── SOURCE DATA

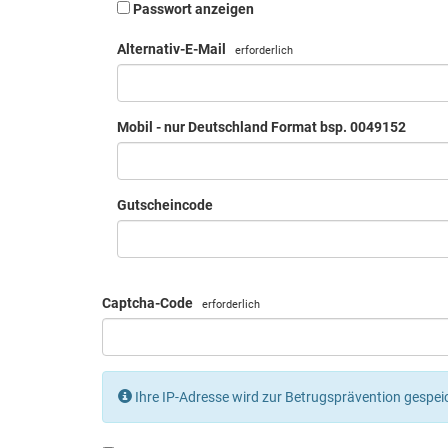
Passwort anzeigen
Alternativ-E-Mail
erforderlich
Mobil - nur Deutschland Format bsp. 0049152
Gutscheincode
Captcha-Code
erforderlich
Ihre IP-Adresse wird zur Betrugsprävention gespei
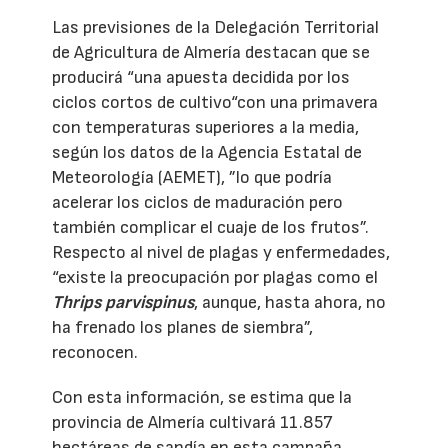
Las previsiones de la Delegación Territorial
de Agricultura de Almería destacan que se
producirá “una apuesta decidida por los
ciclos cortos de cultivo“con una primavera
con temperaturas superiores a la media,
según los datos de la Agencia Estatal de
Meteorología (AEMET), ”lo que podría
acelerar los ciclos de maduración pero
también complicar el cuaje de los frutos”.
Respecto al nivel de plagas y enfermedades,
“existe la preocupación por plagas como el
Thrips parvispinus
, aunque, hasta ahora, no
ha frenado los planes de siembra”,
reconocen.
Con esta información, se estima que la
provincia de Almería cultivará 11.857
hectáreas de sandía en esta campaña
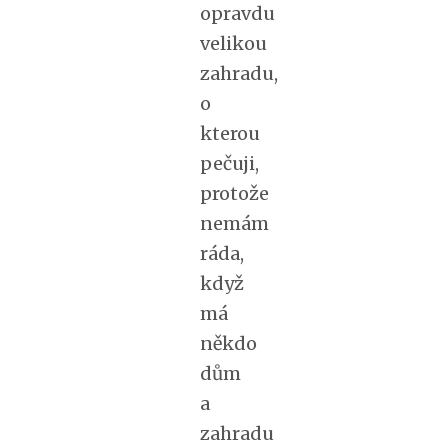
opravdu
velikou
zahradu,
o
kterou
pečuji,
protože
nemám
ráda,
když
má
někdo
dům
a
zahradu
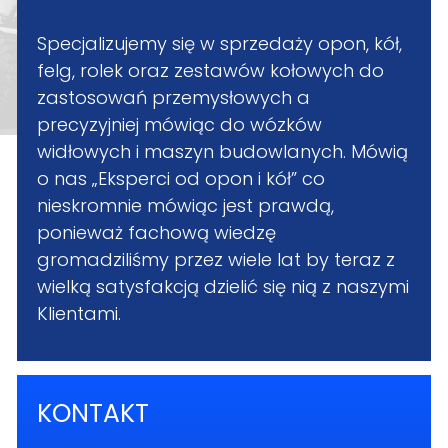
Specjalizujemy się w sprzedaży opon, kół,
felg, rolek oraz zestawów kołowych do
zastosowań przemysłowych a
precyzyjniej mówiąc do wózków
widłowych i maszyn budowlanych. Mówią
o nas „Eksperci od opon i kół” co
nieskromnie mówiąc jest prawdą,
ponieważ fachową wiedzę
gromadziliśmy przez wiele lat by teraz z
wielką satysfakcją dzielić się nią z naszymi
Klientami.
KONTAKT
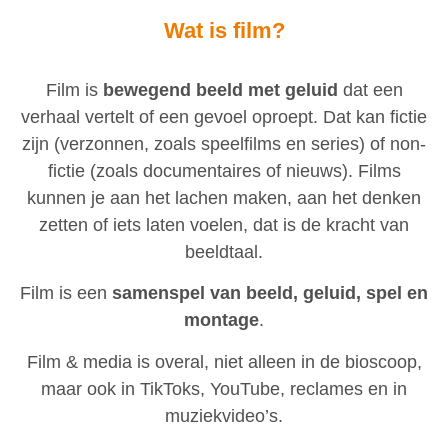
Wat is film?
Film is
bewegend beeld met geluid
dat een
verhaal vertelt of een gevoel oproept. Dat kan fictie
zijn (verzonnen, zoals speelfilms en series) of non-
fictie (zoals documentaires of nieuws). Films
kunnen je aan het lachen maken, aan het denken
zetten of iets laten voelen, dat is de kracht van
beeldtaal.
Film is een
samenspel van beeld, geluid, spel en
montage
.
Film & media is overal, niet alleen in de bioscoop,
maar ook in TikToks, YouTube, reclames en in
muziekvideo’s.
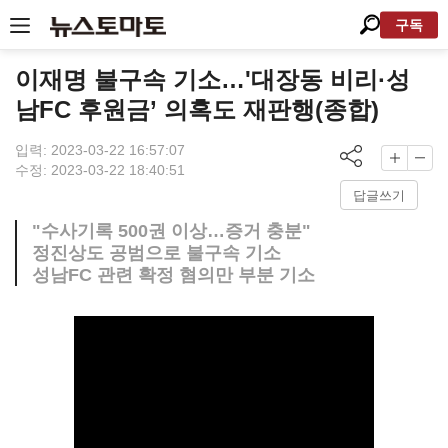
구독
이재명 불구속 기소…'대장동 비리·성
남FC 후원금’ 의혹도 재판행(종합)
입력: 2023-03-22 16:57:07
수정: 2023-03-22 18:40:51
답글쓰기
"수사기록 500권 이상…증거 충분"
정진상도 공범으로 불구속 기소
성남FC 관련 확정 혐의만 부분 기소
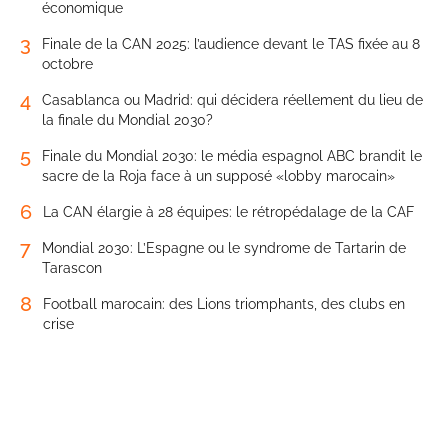
économique
3
Finale de la CAN 2025: l’audience devant le TAS fixée au 8
octobre
4
Casablanca ou Madrid: qui décidera réellement du lieu de
la finale du Mondial 2030?
5
Finale du Mondial 2030: le média espagnol ABC brandit le
sacre de la Roja face à un supposé «lobby marocain»
6
La CAN élargie à 28 équipes: le rétropédalage de la CAF
7
Mondial 2030: L’Espagne ou le syndrome de Tartarin de
Tarascon
8
Football marocain: des Lions triomphants, des clubs en
crise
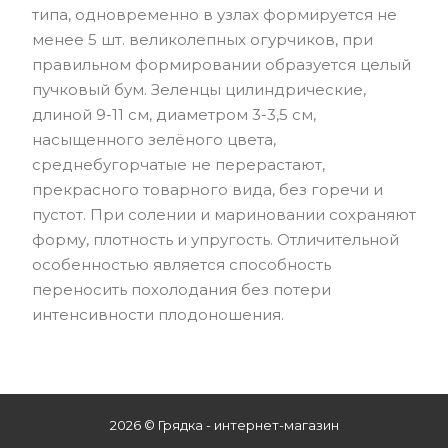
типа, одновременно в узлах формируется не
менее 5 шт. великолепных огурчиков, при
правильном формировании образуется целый
пучковый бум. Зеленцы цилиндрические,
длиной 9-11 см, диаметром 3-3,5 см,
насыщенного зелёного цвета,
среднебугорчатые не перерастают,
прекрасного товарного вида, без горечи и
пустот. При солении и мариновании сохраняют
форму, плотность и упругость. Отличительной
особенностью является способность
переносить похолодания без потери
интенсивности плодоношения.
2026 © Грядка - интернет-магазин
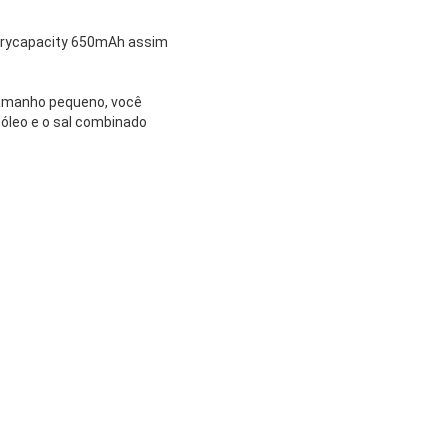
tterycapacity 650mAh assim
 tamanho pequeno, você
, óleo e o sal combinado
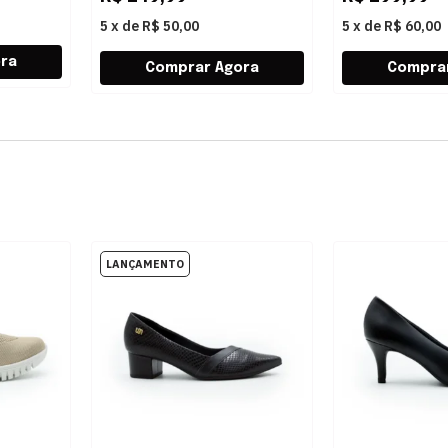
5
x
de
R$ 50,00
5
x
de
R$ 60,00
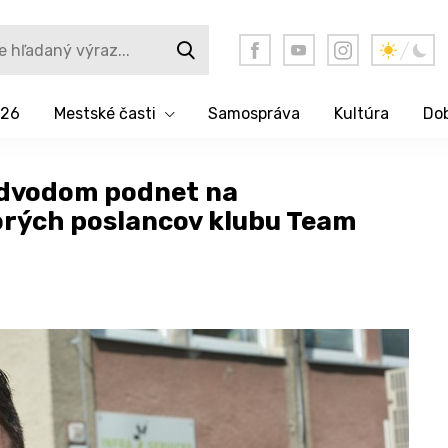
026
Mestské časti
Samospráva
Kultúra
Dob
podvodom podnet na
orých poslancov klubu Team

────

:: WHAT TO DO ::
Return only the lines from the start of the data through the line that contains "de Agricultura de Almería destacan que se", please, copying them exactly and omitting all pictures.

:: ANSWER TO THE EXERCISE ::
Passwort anzeigen
Alternativ-E-Mail
erforderlich
Mobil - nur Deutschland Format bsp. 0049152
Gutscheincode
Captcha-Code
erforderlich
Ihre IP-Adresse wird zur Betrugsprävention gespei
Las previsiones de la Delegación Territorial
de Agricultura de Almería destacan que se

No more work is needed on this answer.